Visteon, formerly part of Ford, also saw a Q1 loss of $105 million on revenue of $2.86 billion, these figures were as a result of plant closures and lower production levels by North American based automakers. Visteon still generates a third of its sales from Ford but has made significant steps to expand into new markets such as China which has helped reduce their overall losses. Despite the market conditions Visteon expects to either make a loss of $25 million or a profit of $25 million in 2008.

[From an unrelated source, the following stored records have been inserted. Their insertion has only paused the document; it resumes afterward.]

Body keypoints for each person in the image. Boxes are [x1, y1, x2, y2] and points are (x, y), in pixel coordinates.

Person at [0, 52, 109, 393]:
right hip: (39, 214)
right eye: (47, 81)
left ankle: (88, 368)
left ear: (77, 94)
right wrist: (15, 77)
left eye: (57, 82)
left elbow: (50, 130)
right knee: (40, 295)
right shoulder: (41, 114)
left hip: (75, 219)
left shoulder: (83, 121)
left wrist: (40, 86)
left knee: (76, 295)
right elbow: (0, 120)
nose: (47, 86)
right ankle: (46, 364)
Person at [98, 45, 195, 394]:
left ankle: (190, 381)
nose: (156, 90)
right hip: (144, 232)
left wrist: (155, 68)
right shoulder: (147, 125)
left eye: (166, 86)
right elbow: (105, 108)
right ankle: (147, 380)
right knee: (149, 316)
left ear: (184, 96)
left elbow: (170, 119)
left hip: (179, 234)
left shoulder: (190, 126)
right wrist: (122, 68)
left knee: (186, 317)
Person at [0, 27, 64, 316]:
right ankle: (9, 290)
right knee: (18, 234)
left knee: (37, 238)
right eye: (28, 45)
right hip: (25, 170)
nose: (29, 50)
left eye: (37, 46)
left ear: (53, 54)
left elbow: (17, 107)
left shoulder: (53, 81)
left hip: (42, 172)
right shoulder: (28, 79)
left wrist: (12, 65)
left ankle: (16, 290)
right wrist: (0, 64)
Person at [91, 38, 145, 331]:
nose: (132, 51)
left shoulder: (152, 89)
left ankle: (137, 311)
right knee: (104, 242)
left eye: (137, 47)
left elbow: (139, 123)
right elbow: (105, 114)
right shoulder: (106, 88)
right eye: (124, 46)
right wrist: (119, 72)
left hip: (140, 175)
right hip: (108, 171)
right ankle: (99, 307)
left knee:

American Axle, a key supplier to GM and following recent strike action managed to seriously affect production at a number of GM’s North American plants. American Axle is currently in an 8 week strike however they confidently told their own suppliers to be ready to begin production shortly. Now it is OK for American Axle to say that their suppliers should be prepared to start production, but how does a supplier fund such production if they are not sure when the parts will be shipped and hence payment received?, at the other end of the supply chain how much inventory should GM hold to avoid any potential out of stock situations and hence avoid production stoppages? Managing inventory in today’s economy is on a knife edge, get it wrong and it will have a serious financial impact on the customer, get it right and it will bring improved supply chain performance, reduced costs and hopefully increased sales. The strike at American Axle centres around different plants receiving different benefits packages, their workers want to see a single and consistent package applied across the whole business. American Axle have invested in new low cost, high quality manufacturing plants in China, India and Poland so hopefully, once the strike action is resolved, they will be able to continue along a path of continued growth.
Finally let’s take a look at a shining light in the automotive supplier community. Borg Warner saw their quarterly profit jump by 52%, again partly due to improved sales in Europe and Asia. Borg Warner are seeing an increased demand for their product technologies especially those which help improve fuel economy, lower emissions and provide better vehicle performance. Given the industry’s demand for better fuel economy and lower emissions, Borg Warner is in an excellent position to see significant growth in their business in the next few years. In fact any company producing fuel cells, batteries, electronic control systems and electric motors stands to benefit from these new market demands.
So, interesting times for many automotive companies, the general themes emerging from many of the first quarter company results is that of decreased sales in North America, increased sales in Europe, reducing costs by establishing new plants in low cost regions around the world and improving supply chain efficiencies. I will take a closer look at the performance of European and ASPAC based automotive companies in future blog posts.